Patients with HIV-related TB can receive ART and anti-TB treatment at the same time, but careful evaluation is necessary in judging when to start ART. Although pregnancy and tuberculosis treatment may complicate management of HIV, pregnant women in need of ART should still begin treatment as soon as possible. While the primary purpose is to improve and protect the health of the mother, the treatment is expected substantially to reduce mother to child transmission of HIV.
The optimum time to initiate ART treatment depends on CD4 cell count, tolerance of TB treatment, and other clinical factors. The following table gives a guide on when ART can be initiated in patients with TB.
CD4 count < 100/mm3
Start anti-TB treatment
CD4 count 100 - 200/mm3
Start anti-TB treatment
CD4 count 200 - 350/mm3
Start anti-TB treatment
CD4 count not available
Start anti-TB treatment
Depending on the above, we would start ART when appropriate.
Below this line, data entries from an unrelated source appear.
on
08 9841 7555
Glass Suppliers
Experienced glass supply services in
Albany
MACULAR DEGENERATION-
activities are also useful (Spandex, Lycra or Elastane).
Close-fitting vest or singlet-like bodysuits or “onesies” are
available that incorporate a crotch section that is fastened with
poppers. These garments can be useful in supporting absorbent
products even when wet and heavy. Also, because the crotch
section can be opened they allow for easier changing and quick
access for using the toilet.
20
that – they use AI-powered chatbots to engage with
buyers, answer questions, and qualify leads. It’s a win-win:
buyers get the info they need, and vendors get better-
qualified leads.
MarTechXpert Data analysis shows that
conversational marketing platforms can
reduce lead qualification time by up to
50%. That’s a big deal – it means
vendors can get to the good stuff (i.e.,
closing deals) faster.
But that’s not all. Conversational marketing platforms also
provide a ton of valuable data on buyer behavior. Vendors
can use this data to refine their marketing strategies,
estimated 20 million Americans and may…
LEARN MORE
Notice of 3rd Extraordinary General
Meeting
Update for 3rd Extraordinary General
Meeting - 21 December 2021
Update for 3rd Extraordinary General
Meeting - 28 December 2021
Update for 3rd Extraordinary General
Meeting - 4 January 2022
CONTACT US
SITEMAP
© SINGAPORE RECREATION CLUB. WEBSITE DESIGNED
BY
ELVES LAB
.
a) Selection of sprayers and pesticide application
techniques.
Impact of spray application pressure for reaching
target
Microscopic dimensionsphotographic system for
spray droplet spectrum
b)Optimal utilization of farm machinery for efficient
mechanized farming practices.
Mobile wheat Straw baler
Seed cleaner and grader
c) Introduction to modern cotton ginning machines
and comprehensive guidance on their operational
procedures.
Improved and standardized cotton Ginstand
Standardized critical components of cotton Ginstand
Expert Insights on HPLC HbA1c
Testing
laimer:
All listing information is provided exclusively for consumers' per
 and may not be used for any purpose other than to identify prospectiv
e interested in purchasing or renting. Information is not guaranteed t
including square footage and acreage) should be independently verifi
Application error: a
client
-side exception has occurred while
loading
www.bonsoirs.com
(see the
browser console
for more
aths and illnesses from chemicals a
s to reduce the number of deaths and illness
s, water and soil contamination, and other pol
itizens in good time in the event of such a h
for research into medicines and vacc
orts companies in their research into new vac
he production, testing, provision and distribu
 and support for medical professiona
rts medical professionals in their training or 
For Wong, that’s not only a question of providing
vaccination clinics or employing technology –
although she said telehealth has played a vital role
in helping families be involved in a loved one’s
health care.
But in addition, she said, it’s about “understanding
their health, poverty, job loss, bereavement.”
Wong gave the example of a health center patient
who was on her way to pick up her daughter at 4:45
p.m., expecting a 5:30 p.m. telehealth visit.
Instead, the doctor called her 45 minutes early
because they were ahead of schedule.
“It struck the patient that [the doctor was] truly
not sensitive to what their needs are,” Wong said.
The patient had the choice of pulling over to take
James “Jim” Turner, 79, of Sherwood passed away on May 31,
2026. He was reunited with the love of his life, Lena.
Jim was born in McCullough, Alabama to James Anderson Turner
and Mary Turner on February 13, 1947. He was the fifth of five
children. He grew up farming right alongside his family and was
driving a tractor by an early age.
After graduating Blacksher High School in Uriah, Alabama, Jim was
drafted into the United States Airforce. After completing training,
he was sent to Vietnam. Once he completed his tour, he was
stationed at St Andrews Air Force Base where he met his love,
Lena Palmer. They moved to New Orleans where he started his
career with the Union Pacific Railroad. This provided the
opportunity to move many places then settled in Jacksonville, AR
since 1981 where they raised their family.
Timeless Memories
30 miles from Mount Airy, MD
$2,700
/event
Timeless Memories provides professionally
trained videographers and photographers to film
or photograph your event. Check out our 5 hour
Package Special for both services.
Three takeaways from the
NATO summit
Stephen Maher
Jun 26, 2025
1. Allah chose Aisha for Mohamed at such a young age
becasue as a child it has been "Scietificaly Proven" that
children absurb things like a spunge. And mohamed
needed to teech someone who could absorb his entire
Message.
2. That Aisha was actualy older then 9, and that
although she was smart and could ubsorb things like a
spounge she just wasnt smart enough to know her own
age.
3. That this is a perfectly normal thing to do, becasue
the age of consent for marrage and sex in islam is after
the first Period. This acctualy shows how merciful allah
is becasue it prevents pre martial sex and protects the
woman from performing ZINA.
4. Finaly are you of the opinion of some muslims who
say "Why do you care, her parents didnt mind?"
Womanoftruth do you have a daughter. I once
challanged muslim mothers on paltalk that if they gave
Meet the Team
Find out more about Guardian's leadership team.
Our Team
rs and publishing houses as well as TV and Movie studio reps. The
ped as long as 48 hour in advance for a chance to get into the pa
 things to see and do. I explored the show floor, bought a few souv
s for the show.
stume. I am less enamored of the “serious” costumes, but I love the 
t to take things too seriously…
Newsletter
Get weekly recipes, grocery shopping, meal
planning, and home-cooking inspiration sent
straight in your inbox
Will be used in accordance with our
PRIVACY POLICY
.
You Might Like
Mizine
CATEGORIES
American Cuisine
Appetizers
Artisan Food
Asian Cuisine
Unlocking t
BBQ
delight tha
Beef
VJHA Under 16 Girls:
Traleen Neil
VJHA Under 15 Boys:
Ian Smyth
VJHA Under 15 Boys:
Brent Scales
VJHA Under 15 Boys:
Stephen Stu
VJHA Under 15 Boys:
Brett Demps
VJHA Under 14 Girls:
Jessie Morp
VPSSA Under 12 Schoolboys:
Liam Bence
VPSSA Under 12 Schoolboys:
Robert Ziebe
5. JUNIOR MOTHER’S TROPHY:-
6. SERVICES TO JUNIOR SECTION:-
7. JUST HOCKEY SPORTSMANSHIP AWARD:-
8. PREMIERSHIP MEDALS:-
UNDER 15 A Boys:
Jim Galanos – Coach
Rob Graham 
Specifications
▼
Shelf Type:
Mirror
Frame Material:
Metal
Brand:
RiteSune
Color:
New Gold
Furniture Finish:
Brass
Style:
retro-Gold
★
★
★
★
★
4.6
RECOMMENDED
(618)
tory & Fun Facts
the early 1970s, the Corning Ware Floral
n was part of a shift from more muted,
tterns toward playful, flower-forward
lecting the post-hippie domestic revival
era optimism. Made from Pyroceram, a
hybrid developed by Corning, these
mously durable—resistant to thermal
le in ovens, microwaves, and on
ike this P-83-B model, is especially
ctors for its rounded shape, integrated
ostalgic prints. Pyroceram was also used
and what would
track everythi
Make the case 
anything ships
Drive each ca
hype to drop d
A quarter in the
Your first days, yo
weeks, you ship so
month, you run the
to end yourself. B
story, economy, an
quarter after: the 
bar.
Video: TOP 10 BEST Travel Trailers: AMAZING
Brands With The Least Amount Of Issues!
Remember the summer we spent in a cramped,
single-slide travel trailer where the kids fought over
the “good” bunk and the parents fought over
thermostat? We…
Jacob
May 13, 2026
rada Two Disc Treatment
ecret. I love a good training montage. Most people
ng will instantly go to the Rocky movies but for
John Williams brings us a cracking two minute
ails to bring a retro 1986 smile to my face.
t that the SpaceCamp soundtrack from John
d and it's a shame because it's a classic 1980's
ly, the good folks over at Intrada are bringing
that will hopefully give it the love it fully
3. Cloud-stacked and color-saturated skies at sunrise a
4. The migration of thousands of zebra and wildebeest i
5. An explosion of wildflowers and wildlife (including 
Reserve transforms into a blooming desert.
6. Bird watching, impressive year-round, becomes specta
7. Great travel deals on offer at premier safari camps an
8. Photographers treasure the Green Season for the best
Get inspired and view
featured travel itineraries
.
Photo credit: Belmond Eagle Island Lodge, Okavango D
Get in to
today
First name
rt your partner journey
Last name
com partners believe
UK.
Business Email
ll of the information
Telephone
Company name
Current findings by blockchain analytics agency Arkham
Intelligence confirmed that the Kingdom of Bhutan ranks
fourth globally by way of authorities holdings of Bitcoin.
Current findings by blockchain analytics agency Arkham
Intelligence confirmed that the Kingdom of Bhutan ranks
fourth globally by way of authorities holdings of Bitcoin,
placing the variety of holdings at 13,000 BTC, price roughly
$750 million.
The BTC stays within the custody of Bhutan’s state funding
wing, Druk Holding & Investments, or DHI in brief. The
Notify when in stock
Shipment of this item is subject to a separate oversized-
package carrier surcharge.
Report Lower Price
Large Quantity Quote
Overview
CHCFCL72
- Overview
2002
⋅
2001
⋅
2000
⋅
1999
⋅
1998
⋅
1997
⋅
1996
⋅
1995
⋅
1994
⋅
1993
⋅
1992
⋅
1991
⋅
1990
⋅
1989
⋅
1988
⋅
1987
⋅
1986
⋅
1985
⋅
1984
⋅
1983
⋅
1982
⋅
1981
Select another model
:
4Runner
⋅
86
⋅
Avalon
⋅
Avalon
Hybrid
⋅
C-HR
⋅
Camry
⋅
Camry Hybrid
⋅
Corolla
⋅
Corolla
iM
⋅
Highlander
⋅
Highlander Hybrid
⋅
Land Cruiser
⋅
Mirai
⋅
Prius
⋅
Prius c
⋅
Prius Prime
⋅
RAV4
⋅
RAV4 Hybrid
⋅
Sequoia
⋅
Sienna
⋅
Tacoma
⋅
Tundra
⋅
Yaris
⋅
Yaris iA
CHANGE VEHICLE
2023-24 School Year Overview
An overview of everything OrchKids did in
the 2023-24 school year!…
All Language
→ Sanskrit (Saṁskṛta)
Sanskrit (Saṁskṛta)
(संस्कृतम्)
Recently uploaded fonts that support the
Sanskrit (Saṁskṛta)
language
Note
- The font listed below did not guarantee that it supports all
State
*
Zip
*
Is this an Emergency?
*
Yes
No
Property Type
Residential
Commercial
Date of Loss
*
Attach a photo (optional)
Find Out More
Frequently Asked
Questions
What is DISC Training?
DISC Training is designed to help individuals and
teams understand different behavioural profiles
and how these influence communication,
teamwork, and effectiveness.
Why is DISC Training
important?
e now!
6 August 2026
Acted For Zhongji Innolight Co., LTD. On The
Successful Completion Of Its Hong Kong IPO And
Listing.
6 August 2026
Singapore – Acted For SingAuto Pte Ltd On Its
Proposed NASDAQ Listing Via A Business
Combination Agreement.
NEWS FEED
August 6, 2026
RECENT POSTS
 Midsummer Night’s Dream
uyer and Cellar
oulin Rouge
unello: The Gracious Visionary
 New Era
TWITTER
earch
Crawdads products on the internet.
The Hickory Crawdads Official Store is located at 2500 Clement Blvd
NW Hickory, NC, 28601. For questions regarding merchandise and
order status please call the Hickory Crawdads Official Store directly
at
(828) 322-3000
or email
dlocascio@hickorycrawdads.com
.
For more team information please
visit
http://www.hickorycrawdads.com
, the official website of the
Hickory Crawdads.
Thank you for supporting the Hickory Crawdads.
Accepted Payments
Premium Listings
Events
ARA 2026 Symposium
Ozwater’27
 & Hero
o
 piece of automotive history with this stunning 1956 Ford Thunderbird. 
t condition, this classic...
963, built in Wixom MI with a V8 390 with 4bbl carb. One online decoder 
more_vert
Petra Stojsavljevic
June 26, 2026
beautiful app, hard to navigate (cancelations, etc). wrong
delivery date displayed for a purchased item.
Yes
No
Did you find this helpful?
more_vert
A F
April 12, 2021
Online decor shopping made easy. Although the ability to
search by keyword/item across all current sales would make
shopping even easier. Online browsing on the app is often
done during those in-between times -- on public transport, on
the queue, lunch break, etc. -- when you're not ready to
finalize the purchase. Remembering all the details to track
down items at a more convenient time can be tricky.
If the mother does not require ART at this time, she should be sent to the PMTCT program where she will receive a single dose nevirapine to be taken at the onset of labour. She will also receive nevirapine syrup to be given to the baby within 72 hours to reduce the risk of HIV transmission.
Regarding ART and TB medicines in the pregnant woman, there are concerns about an interaction with nevirapine-based ART during the rifampicin-containing phase of tuberculosis treatment. Thus, if a pregnant woman has tuberculosis and ART is initiated, consider instead the following:
Efavirenz (EFV) based regimens: EFV should normally be avoided both in pregnancy and also in women of childbearing potential unless adequate contraception is available and used. If EFV must be used in pregnancy, it should only be taken in the second or third trimesters. Adequate contraception must be made available postpartum, and the woman must be counseled about the importance of avoiding pregnancy if she would continue EFV therapy.